Thursday, March 17, 2011

Thursday Trio


A man and woman were having a quiet, romantic dinner in a fine restaurant. They were gazing lovingly at each other and holding hands.

Their waitress, taking another order at a table a few steps away, suddenly noticed the man slowly sliding down his chair and under the table, but the woman acted unconcerned.

The waitress watched as the man slid all the way down his chair and out of sight under the table.

Still, the woman appeared calm and unruffled, apparently unaware her dining companion had disappeared.

The waitress went over to the table and said to the woman, "Pardon me, ma'am, but I think your husband just slid under the table."

The woman calmly looked up at her and said, "No, he didn't. He just walked in the door." 



I picked up a dyslexic woman in a bar the other night and took her home. After telling her what I wanted her to do - she ended up cooking my sock!





The following are (supposedly) replies that Detroit women have written on Child Support Agency Forms in the section for listing 'Father's Details,' or putting it another way... Who's your baby's Daddy? These are genuine excerpts from the forms. Be sure to check out #11, it takes 1st prize and #3 is runner up.

1. Regarding the identity of the father of my twins, Makeeshia was fathered by Maclearndon McKinley I am unsure as to the identity of the father of Marlinda, but I believe that she was conceived on the same night.

2. I am unsure, as to the identity of the father of my child as I was being sick out of a window when taken unexpectedly from behind.  I can provide you with a list of names of men that I think were at the party if this helps.

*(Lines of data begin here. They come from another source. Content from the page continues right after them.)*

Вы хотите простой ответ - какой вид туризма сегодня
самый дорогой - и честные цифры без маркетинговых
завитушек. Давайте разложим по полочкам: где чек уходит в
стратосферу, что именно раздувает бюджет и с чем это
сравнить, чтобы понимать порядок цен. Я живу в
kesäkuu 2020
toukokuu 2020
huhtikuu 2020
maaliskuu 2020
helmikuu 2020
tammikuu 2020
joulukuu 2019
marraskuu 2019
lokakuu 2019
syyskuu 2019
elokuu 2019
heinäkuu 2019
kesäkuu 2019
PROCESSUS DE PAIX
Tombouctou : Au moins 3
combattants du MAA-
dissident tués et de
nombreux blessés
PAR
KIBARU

3. I do not know the name of the father of my little girl.  She was conceived at a party at 3600 East Grand Boulevard where I had sex with a man I met that night.  I do remember that the sex was so good that I fainted.  If you do manage to track down the father, can you please send me his phone number?  Thanks...

4. I don't know the identity of the father of my daughter.  He drives a BMW that now has a hole made by my stiletto in one of the door panels.  Perhaps you can contact BMW service stations in this area and see if he's had it replaced.

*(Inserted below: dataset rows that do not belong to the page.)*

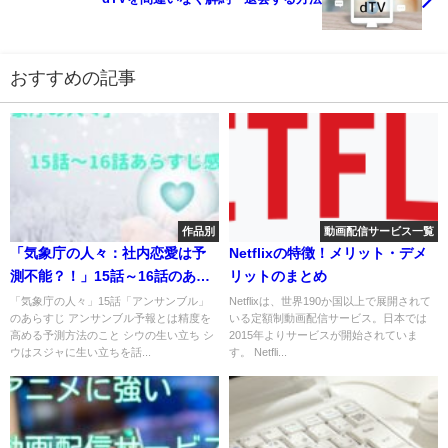
おすすめの記事
作品別
動画配信サービス一覧
「気象庁の人々：社内恋愛は予
Netflixの特徴！メリット・デメ
測不能？！」15話～16話のあら
リットのまとめ
すじ感想
「気象庁の人々」15話「アンサンブル」
Netflixは、世界190か国以上で展開されて
のあらすじ アンサンブル予報とは精度を
いる定額制動画配信サービス。日本では
高める予測方法のこと シウの生い立ち シ
2015年よりサービスが開始されていま
ウはスジャに生い立ちを話...
す。 Netfli...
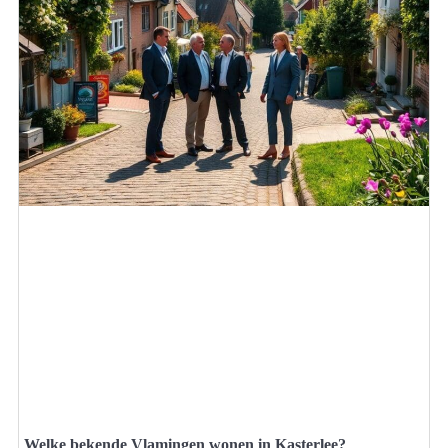
Welke bekende Vlamingen wonen in Kasterlee?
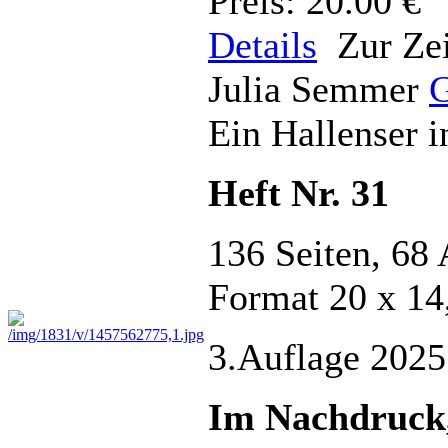
Preis: 20.00 €
Details
Zur Zei
Julia Semmer
G
Ein Hallenser 
Heft Nr. 31
136 Seiten, 68 
Format 20 x 14
3.Auflage 2025
Im Nachdruck,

5. I have never had sex with a man. I am still a Virginian.  I am awaiting a letter from the Pope confirming that my son's conception was ejaculate and that he is the Saver risen again.

6. I cannot tell you the name of Alleshia's dad as he informs me that to do so would blow his cover and that would have cataclysmic implications for the economy.  I am torn between doing right by you and right by the country.  Please advise.

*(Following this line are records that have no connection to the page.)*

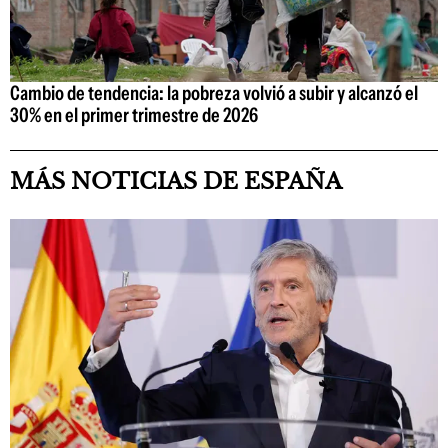
Cambio de tendencia: la pobreza volvió a subir y alcanzó el
30% en el primer trimestre de 2026
MÁS NOTICIAS DE ESPAÑA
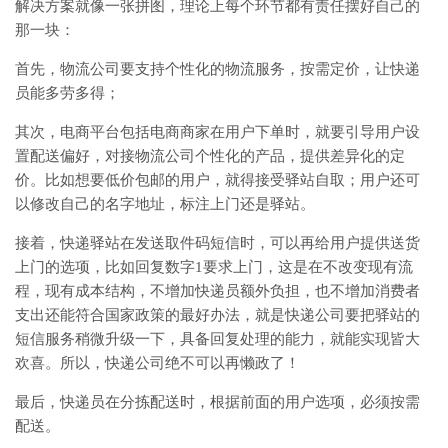
解决方案就像一张拼图，理论上每个环节都有责任摆好自己的
那一块：
首先，物流公司要支持个性化的物流服务，按需定价，让快递
员能多劳多得；
其次，电商平台包括电商商家在用户下单时，就要引导用户设
置配送偏好，对接物流公司个性化的产品，提供差异化的定
价。比如想要低价包邮的用户，就得接受驿站自取；用户还可
以修改自己的名字地址，标注上门还是驿站。
接着，快递驿站在发送取件码短信时，可以再给用户提供送货
上门的选项，比如回复数字1要求上门，这是在不改变现有流
程，现有成本结构，不增加快递员额外负担，也不增加消费者
支出还能符合国家政策的最好办法，就是快递公司要把驿站的
短信服务稍微升级一下，具备回复处理的能力，就能实现皆大
欢喜。所以，快递公司绝不可以再懒政了！
最后，快递员在分拣配送时，根据前面的用户选项，必须按需
配送。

7. I do not know who the father of my child was as they all look the same to me.

8. Tyrone Hairston is the father of child "A".  If you do catch up with him, can you axe him what he did with my AC/DC CDs?  Child "B" who was also borned at the same time...well, I don't have clue.

9. From the dates it seems that my daughter was conceived at Disney World.  Maybe it really is the Magic Kingdom.

10. So much about that night is a blur.  The only thing that I remember for sure is Delia Smith did a program about eggs earlier in the evening.  If I had stayed in and watched more TV rather than going to the party at 8956 Miller Ave. mine might have remained unfertilized.

11. I am unsure as to the identity of the father of my baby, after all, like when you eat a can of beans you can't be sure which one made you fart.

.

7 comments:

Matty said...

OMG....absolutely hilarious. And there are actually women out there who wrote this stuff. God bless our educational system.

Jamie said...

Where do you FIND this stuff?

You always make me laugh. Have a wonderful Friday. :)

suz said...

Good way to start a Friday!

blueeyedtawni said...

This made my morning ... sadly almost sounds like TN lol

Ducky said...

Sadly... doesn't even surprise me. Not one bit!

Hope you had brilliant St. Patty's day and got lots of Irish Action!

J-Tony said...

Wow, too funny...sad but funny. Thanks

dc said...

LOL, had to read the first one twice before I caught it. Guess I am a little dyslexic myself.